Ich wusste in dem Wald war kaum jemand, und wer da war wollte nur das eine. Ich zog meine Lycra auch aus und stand nackt da. Dann nahm ich die Flasche mit Öl die ich mithatte und begann mich langsam von oben bis unten einzuölen. Ich merkte dass ich ganz kurz davor war als ich auch meinen Schwanz massierte. Dann versteckte ich die Lycra hinter einem Busch, setzte mich nackt und eingeölt aufs Fahrrad und fuhr den Waldweg weiter. Die Noppen stachen in meine Fußsohlen, was mich weiter antörnte, und mir war klar dass ich so kaum eine halbe Stunde zurück fahren konnte. Nach fünf Minuten kam ich an eine kleine Lichtung. Ich schloß mein Rad an, legte den Schlüssel unter einen Stein und ging nackt weiter.
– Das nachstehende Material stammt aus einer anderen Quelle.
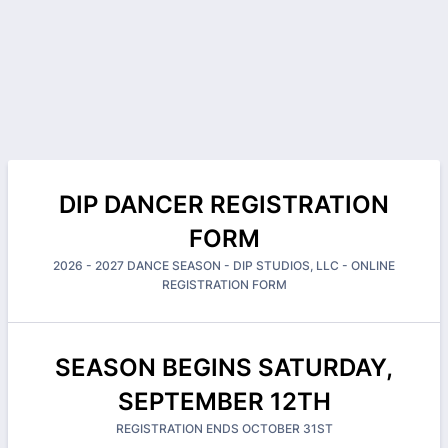
DIP DANCER REGISTRATION
FORM
2026 - 2027 DANCE SEASON - DIP STUDIOS, LLC - ONLINE
REGISTRATION FORM
SEASON BEGINS SATURDAY,
SEPTEMBER 12TH
REGISTRATION ENDS OCTOBER 31ST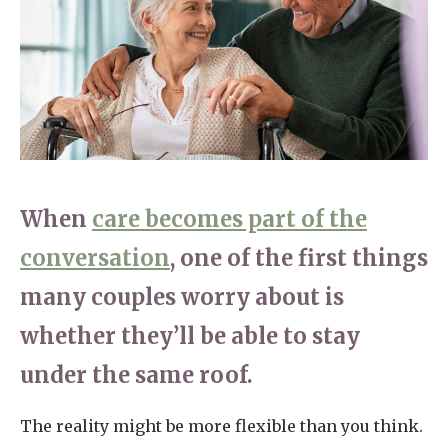
Home News
01277 220 636
Newsletters
enquiries@shenfieldplacecarehome.co.uk
Our Ethos
Arrange a viewing
Work With Us
Contact
When
care becomes part of the
conversation
, one of the first things
many couples worry about is
whether they’ll be able to stay
under the same roof.
The reality might be more flexible than you think.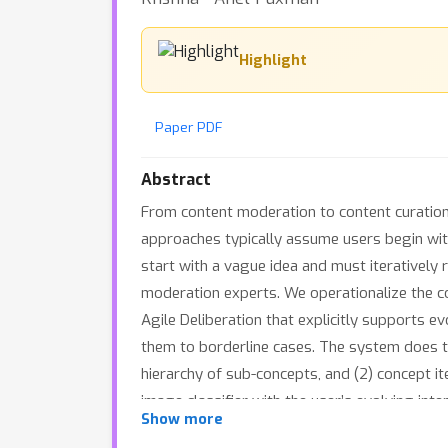
Highlight
Paper PDF
Abstract
From content moderation to content curation, 
approaches typically assume users begin with 
start with a vague idea and must iteratively 
moderation experts. We operationalize the c
Agile Deliberation that explicitly supports 
them to borderline cases. The system does th
hierarchy of sub-concepts, and (2) concept it
image classifier with the user’s evolving inte
Show more
through 18 user sessions, each 1.5h long, ra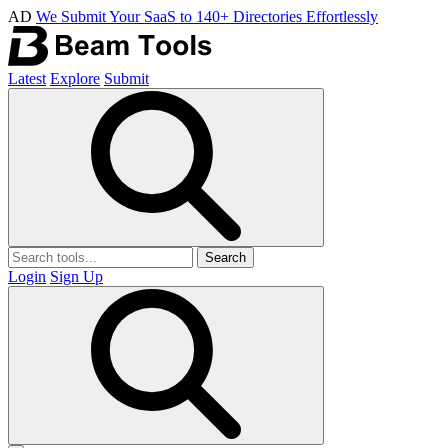
AD
We Submit Your SaaS to 140+ Directories Effortlessly
Latest
Explore
Submit
Search
Login
Sign Up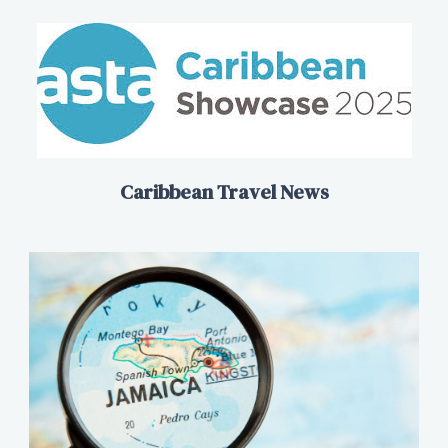
Caribbean Travel News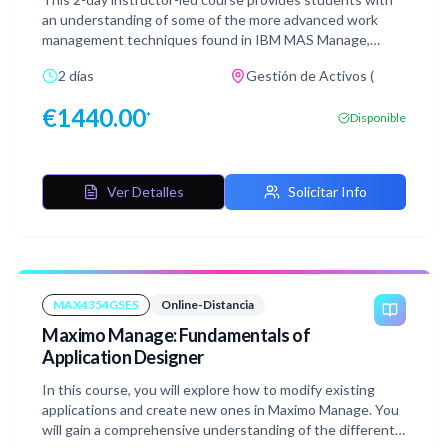
using your own Red Hat OpenShift Maximo Manage
an understanding of some of the more advanced work
environment.
management techniques found in IBM MAS Manage,
Reliability Strategies, Work Order Intelligence, Dynamic
2 días
Gestión de Activos (
Job Plans, and Process Flow Control. We will also see how
to edit and create Operational dashboards and Work
€
1440.00
*
Disponible
Queues. After learning about these concepts, practice
what you have learned by doing the hands-on lab
exercises.
Ver Detalles
Solicitar Info
MAX4354GSES
Online-Distancia
Maximo Manage: Fundamentals of
Application Designer
In this course, you will explore how to modify existing
applications and create new ones in Maximo Manage. You
will gain a comprehensive understanding of the different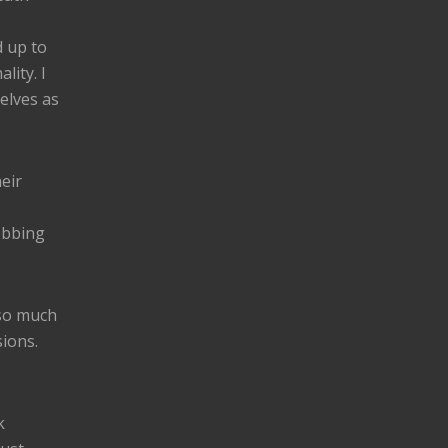
 up to
lity. I
elves as
eir
obbing
 so much
ions.
k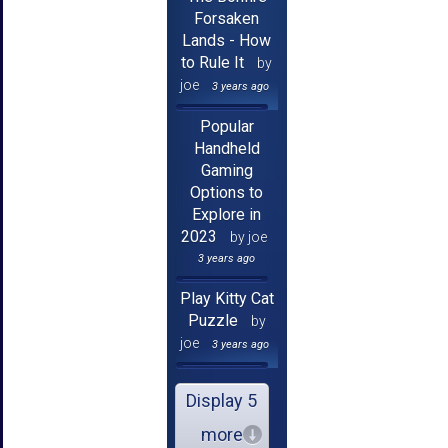
Forsaken
Lands - How
to Rule It
by
joe
3 years ago
Popular
Handheld
Gaming
Options to
Explore in
2023
by joe
3 years ago
Play Kitty Cat
Puzzle
by
joe
3 years ago
Display 5
more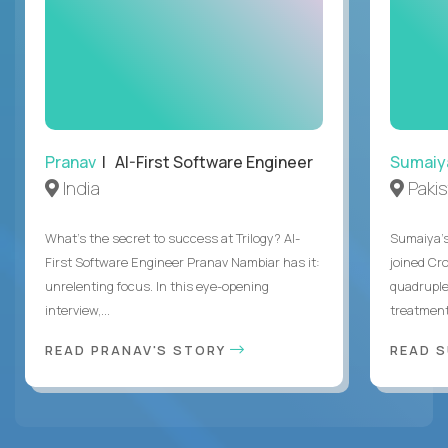
Pranav
| AI-First Software Engineer
Sumaiy
India
Paki
What's the secret to success at Trilogy? AI-
Sumaiya’s 
First Software Engineer Pranav Nambiar has it:
joined Cr
unrelenting focus. In this eye-opening
quadruple
interview,...
treatment 
READ PRANAV'S STORY
READ S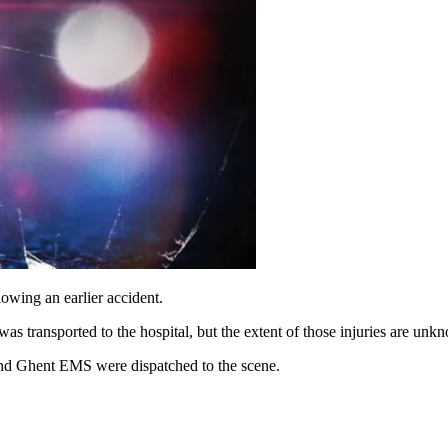
ng an earlier accident.
s transported to the hospital, but the extent of those injuries are unk
and Ghent EMS were dispatched to the scene.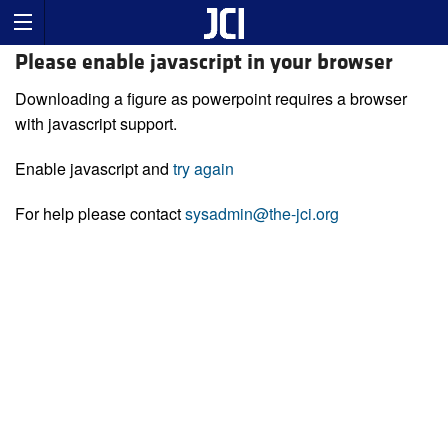
Please enable javascript in your browser
Downloading a figure as powerpoint requires a browser
with javascript support.
Enable javascript and
try again
For help please contact
sysadmin@the-jci.org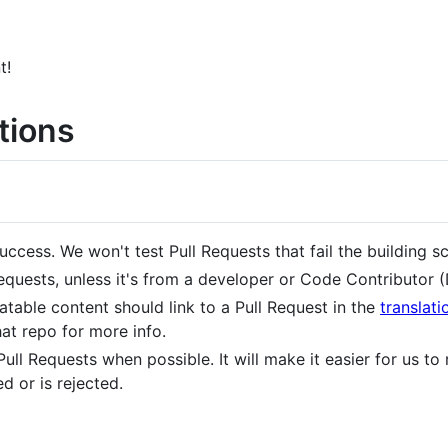
t!
tions
uccess. We won't test Pull Requests that fail the building sc
quests, unless it's from a developer or Code Contributor (
atable content should link to a Pull Request in the
translati
at repo for more info.
Pull Requests when possible. It will make it easier for us to 
 or is rejected.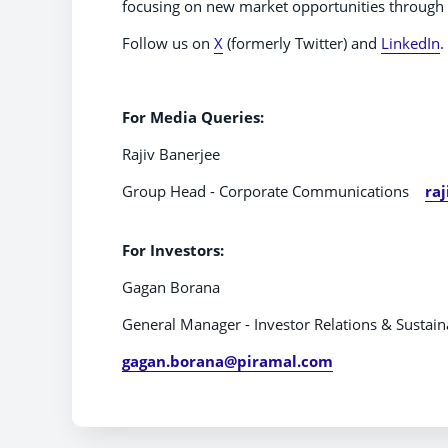
focusing on new market opportunities through t
Follow us on
X
(formerly Twitter) and
LinkedIn
.
For Media Q
Rajiv Banerjee
Group Head - Corporate Communications
ra
For Investors:
Gagan Borana
General Manager - Investor Relations & Sustaina
gagan.borana@piramal.com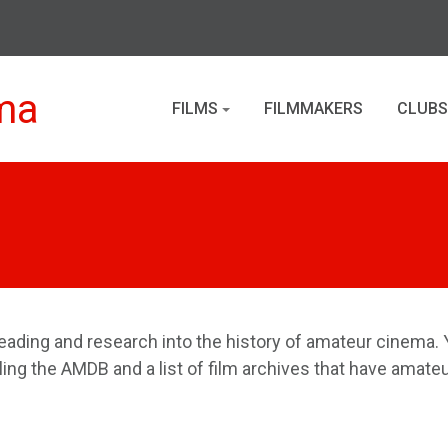
ma
FILMS
FILMMAKERS
CLUBS
eading and research into the history of amateur cinema. Y
iling the AMDB and a list of film archives that have amateu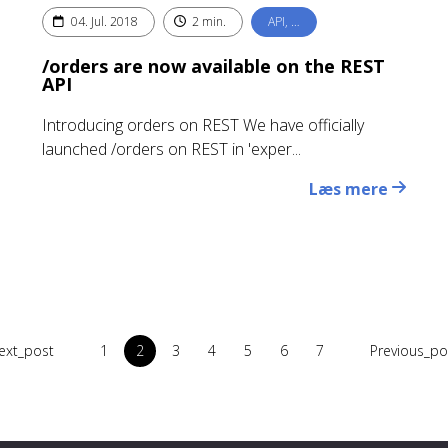
04. Jul. 2018
2 min.
API, …
/orders are now available on the REST
API
Introducing orders on REST We have officially
launched /orders on REST in 'exper...
Læs mere
ext_post
1
2
3
4
5
6
7
Previous_po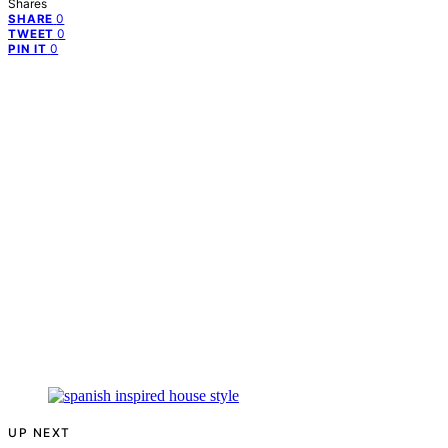
Shares
0
SHARE
0
TWEET
0
PIN IT
UP NEXT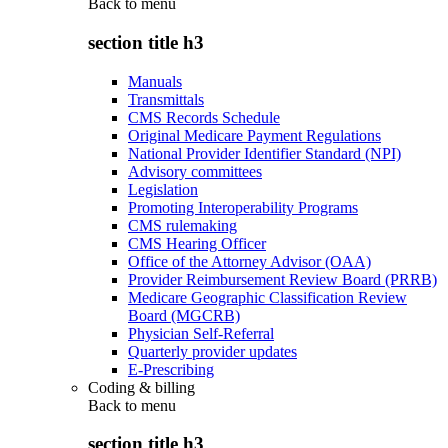
Back to
menu
section title h3
Manuals
Transmittals
CMS Records Schedule
Original Medicare Payment Regulations
National Provider Identifier Standard (NPI)
Advisory committees
Legislation
Promoting Interoperability Programs
CMS rulemaking
CMS Hearing Officer
Office of the Attorney Advisor (OAA)
Provider Reimbursement Review Board (PRRB)
Medicare Geographic Classification Review
Board (MGCRB)
Physician Self-Referral
Quarterly provider updates
E-Prescribing
Coding & billing
Back to
menu
section title h3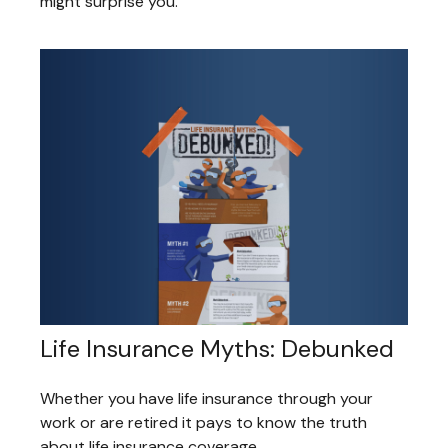
might surprise you.
Life Insurance Myths: Debunked
Whether you have life insurance through your
work or are retired it pays to know the truth
about life insurance coverage.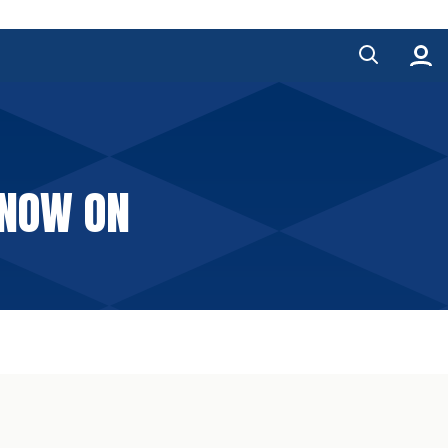
 NOW ON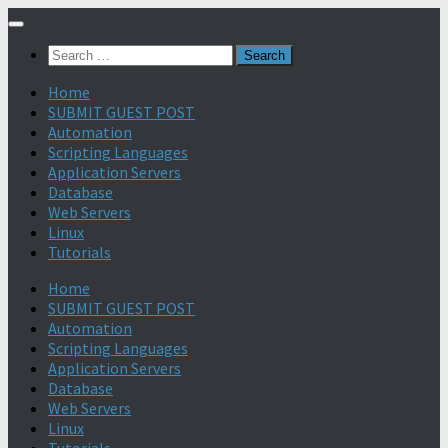
Search
for:
Home
SUBMIT GUEST POST
Automation
Scripting Languages
Application Servers
Database
Web Servers
Linux
Tutorials
Home
SUBMIT GUEST POST
Automation
Scripting Languages
Application Servers
Database
Web Servers
Linux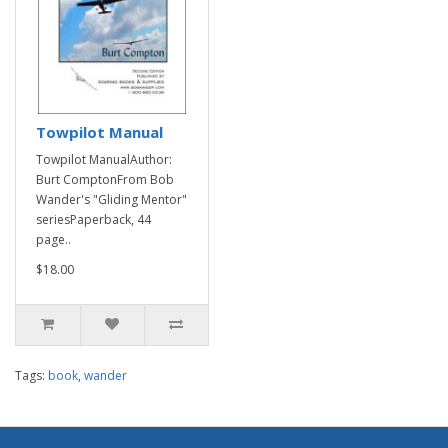
Towpilot Manual
Towpilot ManualAuthor:
Burt ComptonFrom Bob
Wander's "Gliding Mentor"
seriesPaperback, 44
page..
$18.00
Tags:
book
,
wander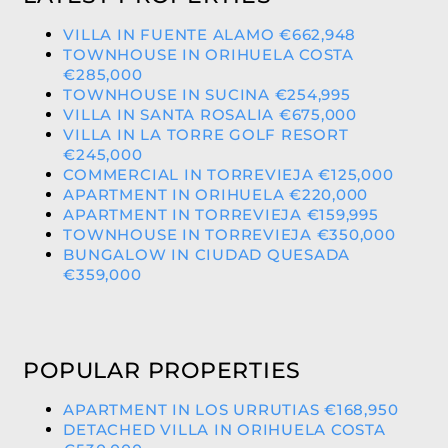
VILLA IN FUENTE ALAMO €662,948
TOWNHOUSE IN ORIHUELA COSTA
€285,000
TOWNHOUSE IN SUCINA €254,995
VILLA IN SANTA ROSALIA €675,000
VILLA IN LA TORRE GOLF RESORT
€245,000
COMMERCIAL IN TORREVIEJA €125,000
APARTMENT IN ORIHUELA €220,000
APARTMENT IN TORREVIEJA €159,995
TOWNHOUSE IN TORREVIEJA €350,000
BUNGALOW IN CIUDAD QUESADA
€359,000
POPULAR PROPERTIES
APARTMENT IN LOS URRUTIAS €168,950
DETACHED VILLA IN ORIHUELA COSTA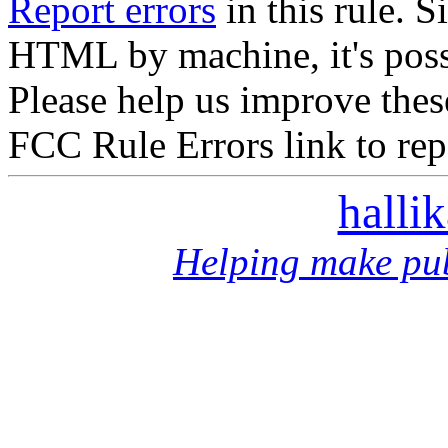
Report errors
in this rule. S
HTML by machine, it's poss
Please help us improve thes
FCC Rule Errors link to repo
halli
Helping make pub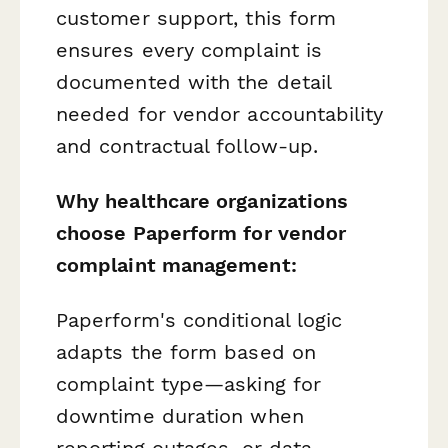
customer support, this form
ensures every complaint is
documented with the detail
needed for vendor accountability
and contractual follow-up.
Why healthcare organizations
choose Paperform for vendor
complaint management:
Paperform's conditional logic
adapts the form based on
complaint type—asking for
downtime duration when
reporting outages, or data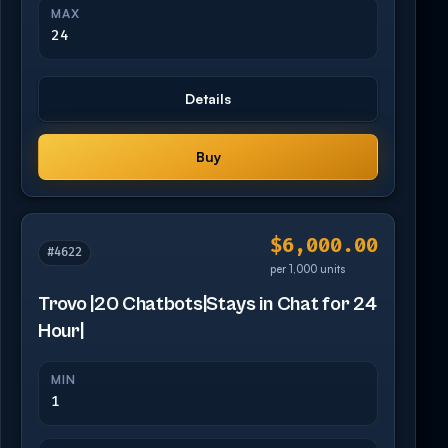
MAX
24
Details
Buy
$6,000.00
#4622
per 1,000 units
Trovo |20 Chatbots|Stays in Chat for 24
Hour|
MIN
1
Ich sah zwei Männer die an einem Baum standen und ihre Schwänze zeigten und ging weiter. Dann wurde es freier und mehr zum Feld, und vor mir war ein ausgedehntes Brennesselfeld. Ich brach eine ab und strich damit über meine Nippel. Es stach und ich stöhnte, ich sah wie mein Schwanz tropfte. Ich brach ein paar große Nesseln ab und legte mich mitten auf dem Weg auf den Rücken und fing an zu wichsen. Plötzlich sah ich wie die beiden Kerle die vorhin am Baum standen den Weg entlang gingen und vor mir stehenblieben. Sie grinsten und meinten, du bist ja mal ein geiles Stück. Sie stellten sich vor mich und fingen auch an zu wichsen.
Ich merkte wie es ganz langsam in mir aufstieg. Ich wusste es machte keinen Sinn das noch länger zurückzuhalten, ich würde jetzt so oder so kommen. Ich nahm die abgerissenen Nesseln und strich langsam über meine Brustwarzen, dann runter über meinen Bauch, ich stöhnte laut, ich fühlte ich hatte keine zehn Sekunden mehr und war weit über den Punkt hinaus. Ich klopfte mit den Brennesseln auf meinen Sack und strich über meinen Damm und schrie auf und spritzte die größte Ladung seit langem über mich. Es wollte gar nicht aufhören bis ich überall Sperma hatte. Ich fuhr mit beiden Händen langsam über mich und verrieb die Mischung aus Öl und Sperma auf mir. Ich hörte einen der beiden laut aufstöhnen und dann spritzte er ebenfalls seine Ladung auf mich, mitten über meinen Bauch und meine Beine. Sein Begleiter stand seitlich neben mir, wichste heftig und dann spritzte er alles auf meine Brust.
Die beiden grinsten und meinten, geile Vorstellung, dann gingen sie. Ich lag da und war von oben bis unten voller Sperma. Mir war klar dass ich zuerst nackt zu meiner Hose fahren musste, und dann halbnackt mit oder ohne Schuhe nach Hause. Ich rappelte mich auf, stieg auf mein Fahrrad und fuhr zurück zu der Bank. Ich sah sofort dass meine Schuhe weg waren. Wahrscheinlich hatten die beiden sie mitgenommen. Die Situation machte mich wieder so geil, dass ich mich auf die Bank legte, wichste und mich nach zwanzig Sekunden noch einmal vollspritzte. Dann suchte ich meine Hose und fuhr mit vielen Pausen für meine Füße so wie ich war zurück.